Fratelli isolani: Corsica e NordIrlanda, storie europee

51zeEXOrT9L._SL500_AA300_Riceviamo da Alessandro Michelucci: Il fumetto corso conferma la propria vitalità col primo volume della serie Libera me, ideata da Frédéric Bertocchini insieme all’irlandese Miceal O’Griafa. I disegni sono firmati da Michel Espinosa, mentre i colori sono affidati a Pascal Nino. L’albo, intitolato "Ribelli" (DCL, Ajaccio 2012), mette in parallelo due momenti centrali ma molto diversi del terrorismo nazionalitario europeo, quello irlandese e quello corso. La storia, a metà fra thriller e romanzo storico, si svolge nel 1981. Non si tratta di un anno scelto a caso. In Gran Bretagna, infatti, Bobby Sands e altri nove militanti repubblicani muoiono nel carcere di Long Kesh in seguito a uno sciopero della fame. In Corsica, nello stesso anno, l’elezione di Francois Mitterrand segna l’inizio di una notevole apertura politica nei confronti della minoranza isolana, tanto che l’anno successivo sarà approvato il primo statuto speciale.

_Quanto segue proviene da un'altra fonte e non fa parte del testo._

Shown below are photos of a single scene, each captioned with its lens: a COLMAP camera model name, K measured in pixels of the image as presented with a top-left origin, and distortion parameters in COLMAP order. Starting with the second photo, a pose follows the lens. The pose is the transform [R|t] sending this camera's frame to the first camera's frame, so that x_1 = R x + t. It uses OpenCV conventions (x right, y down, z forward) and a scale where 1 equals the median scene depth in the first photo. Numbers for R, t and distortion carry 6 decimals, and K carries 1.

"Ribelli" segna l’inizio di una serie che comprende tre albi. I prossimi, realizzati dagli stessi autori, saranno "Clandestini" (DCL, aprile 2013) e "Guerrieri" (DCL, aprile 2014).

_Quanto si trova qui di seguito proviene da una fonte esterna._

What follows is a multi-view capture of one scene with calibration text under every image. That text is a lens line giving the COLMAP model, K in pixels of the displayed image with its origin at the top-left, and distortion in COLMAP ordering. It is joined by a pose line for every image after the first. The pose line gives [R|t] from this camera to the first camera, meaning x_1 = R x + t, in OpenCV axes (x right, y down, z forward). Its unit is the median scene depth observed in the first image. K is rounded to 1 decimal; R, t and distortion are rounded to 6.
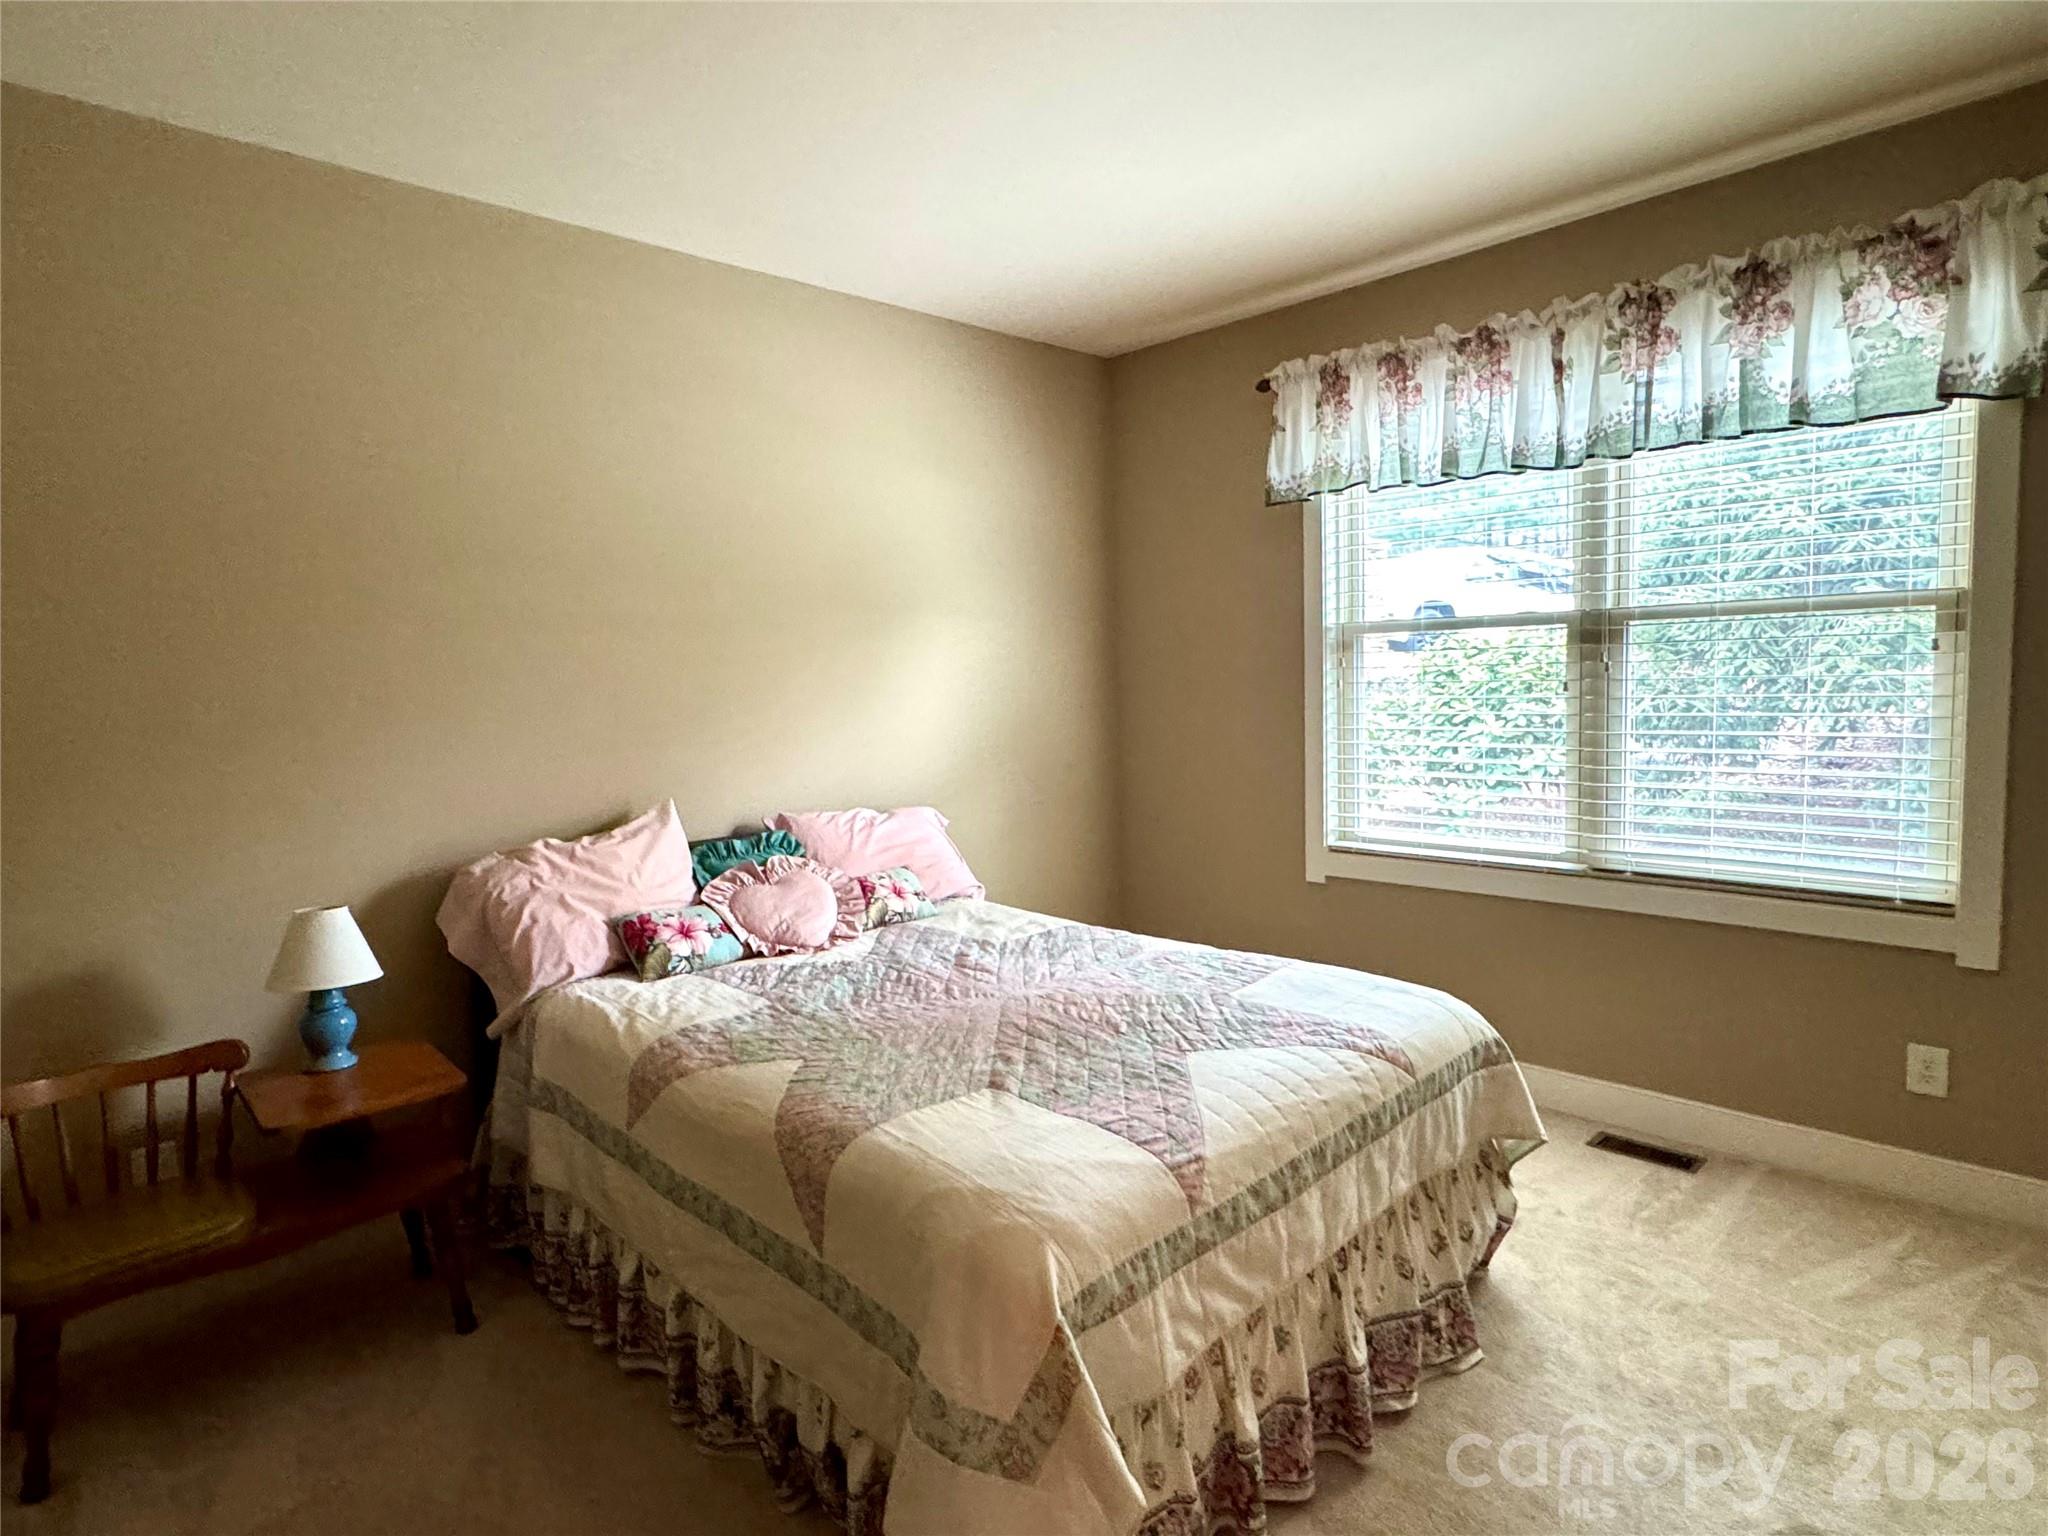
lens RADIAL K [[1118.6, 0, 1022.2], [0, 1118.6, 765.2], [0, 0, 1]] dist [-0.004840, 0.001442]
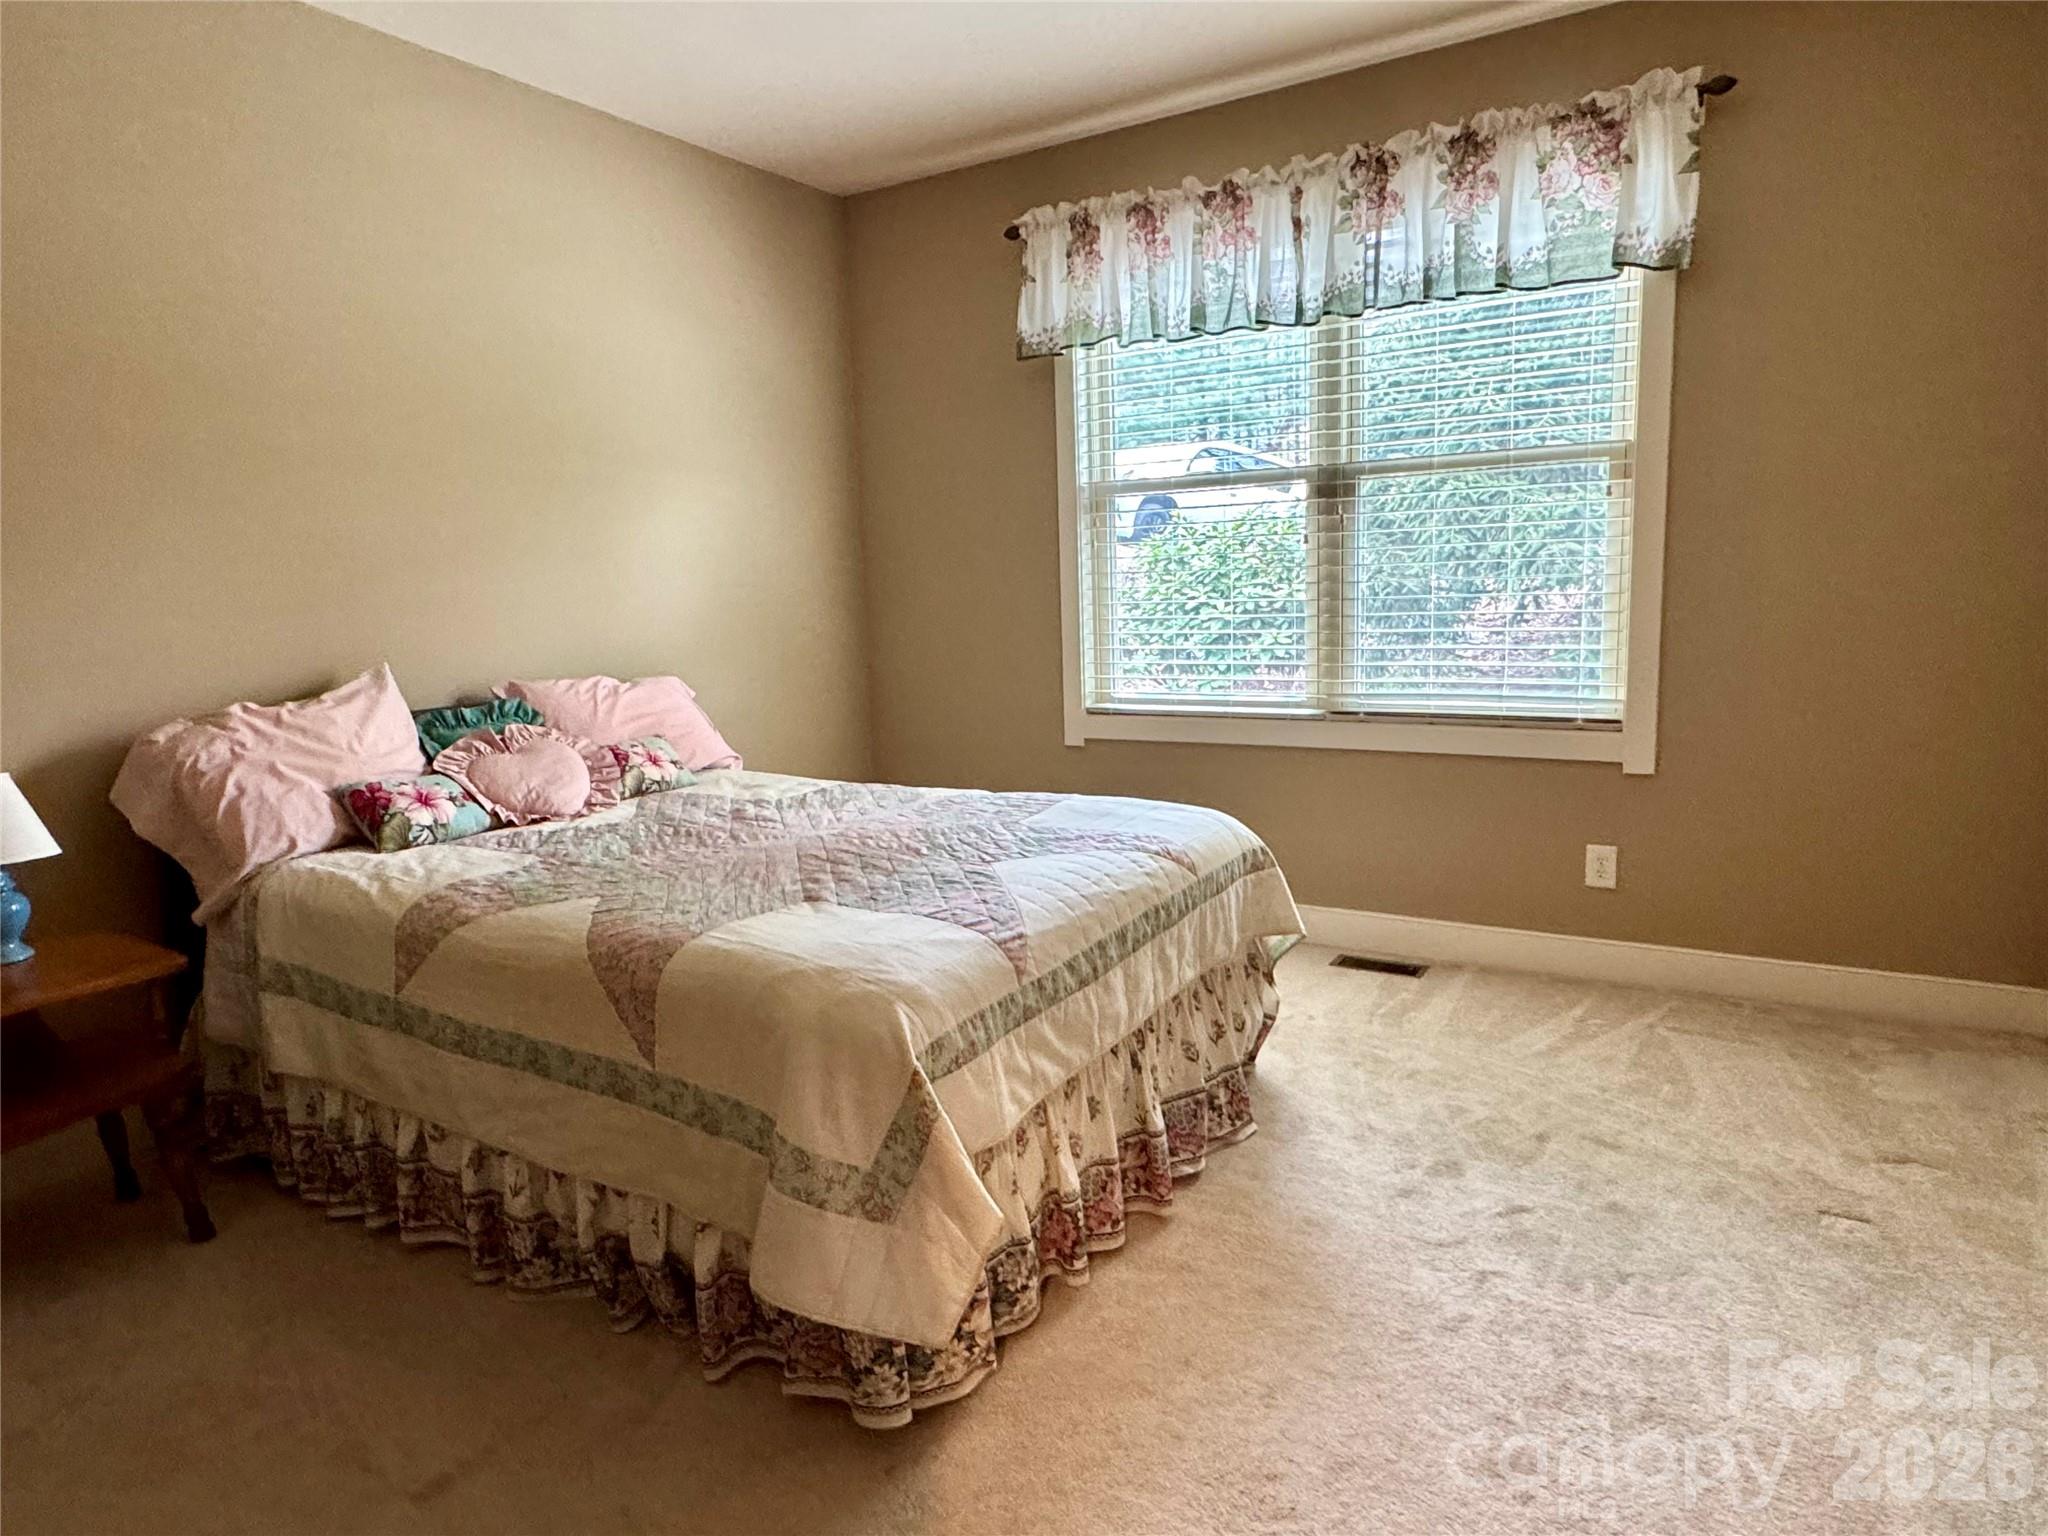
lens RADIAL K [[1223.8, 0, 1015.8], [0, 1223.8, 767.0], [0, 0, 1]] dist [-0.005542, 0.002636]
pose [[0.970144, -0.042129, 0.238842, -0.079216], [0.027016, 0.997440, 0.066202, 0.076859], [-0.241020, -0.057773, 0.968799, -0.078567]]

Frédéric Bertocchini, nato ad Ajaccio nel 1973, è uno degli esponenti più importanti del nuovo fumetto corso. Ha fondato il Festival de la BD di Ajaccio, la cui prossima edizione si svolgerà dal 5 al 7 ottobre. Fra le sue molte opere ricordiamo "Pasquale Paoli" (3 volumi, DCL, Ajaccio 2007-2009), "Jim Morrison, poète du chaos" (Emmanuel Proust, Paris 2010; tradotta in italiano dalle Edizioni BD) e il recente "Le Horla" (Editions du Quinquet, Ajaccio 2012). Bertocchini è anche il condirettore della nuova sigla Editions du Quinquet, lanciata recentemente da Albiana, la principale casa editrice isolana. In ottobre pubblicherà il suo nuovo albo, "La Cordillère des âmes" (1), disegnato da Thierry Dette.